What you should do:
The text of every record, exactly as given and with no pictures, should be your output.

Items from a data source:
==================================================

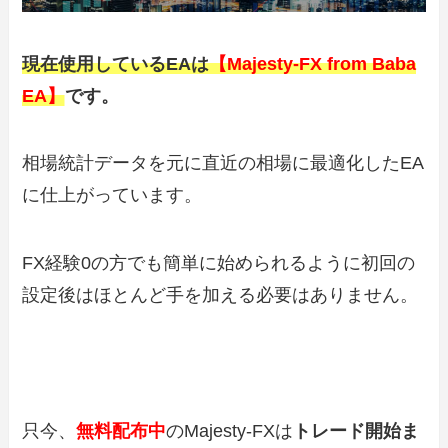
現在使用しているEAは
【Majesty-FX from Baba
EA】
です。
相場統計データを元に直近の相場に最適化したEA
に仕上がっています。
FX経験0の方でも簡単に始められるように初回の
設定後はほとんど手を加える必要はありません。
只今、
無料配布中
のMajesty-FXは
トレード開始ま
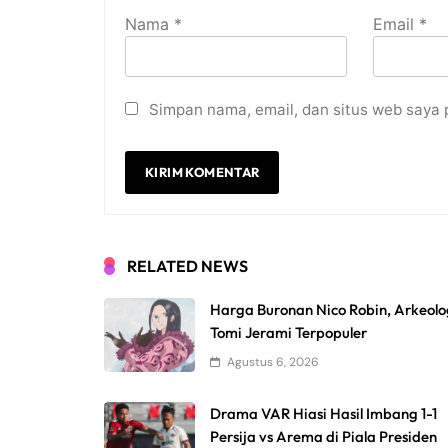
Nama
*
Email
*
Simpan nama, email, dan situs web saya 
RELATED NEWS
Harga Buronan Nico Robin, Arkeol
Tomi Jerami Terpopuler
Agustus 6, 2026
Drama VAR Hiasi Hasil Imbang 1-1
Persija vs Arema di Piala Presiden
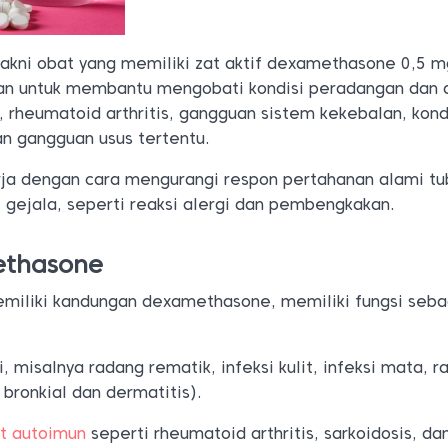
yakni obat yang memiliki zat aktif dexamethasone 0,5 m
kan untuk membantu mengobati kondisi peradangan dan a
, rheumatoid arthritis, gangguan sistem kekebalan, kondi
an gangguan usus tertentu.
ja dengan cara mengurangi respon pertahanan alami tu
gejala, seperti reaksi alergi dan pembengkakan.
ethasone
miliki kandungan dexamethasone, memiliki fungsi seba
, misalnya radang rematik, infeksi kulit, infeksi mata, 
 bronkial dan dermatitis).
t autoimun
seperti rheumatoid arthritis, sarkoidosis, da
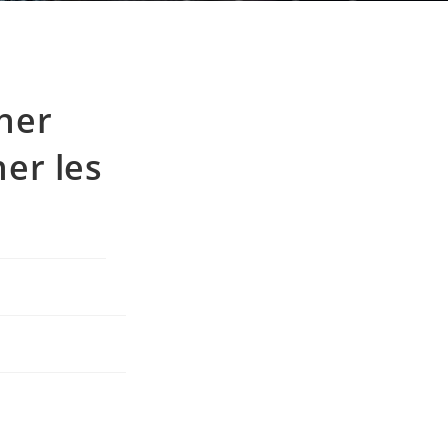
her
er les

==================================================

Reply:
現在使用しているEAは
【Majesty-FX from Baba
EA】
です。
相場統計データを元に直近の相場に最適化したEA
に仕上がっています。
FX経験0の方でも簡単に始められるように初回の
設定後はほとんど手を加える必要はありません。
只今、
無料配布中
のMajesty-FXは
トレード開始ま
Nama
*
Email
*
Simpan nama, email, dan situs web saya 
RELATED NEWS
Harga Buronan Nico Robin, Arkeol
Tomi Jerami Terpopuler
Agustus 6, 2026
Drama VAR Hiasi Hasil Imbang 1-1
Persija vs Arema di Piala Presiden
yakni obat yang memiliki zat aktif dexamethasone 0,5 m
kan untuk membantu mengobati kondisi peradangan dan a
, rheumatoid arthritis, gangguan sistem kekebalan, kondi
an gangguan usus tertentu.
ja dengan cara mengurangi respon pertahanan alami tu
gejala, seperti reaksi alergi dan pembengkakan.
ethasone
miliki kandungan dexamethasone, memiliki fungsi seba
, misalnya radang rematik, infeksi kulit, infeksi mata, 
 bronkial dan dermatitis).
t autoimun
seperti rheumatoid arthritis, sarkoidosis, da
her
er les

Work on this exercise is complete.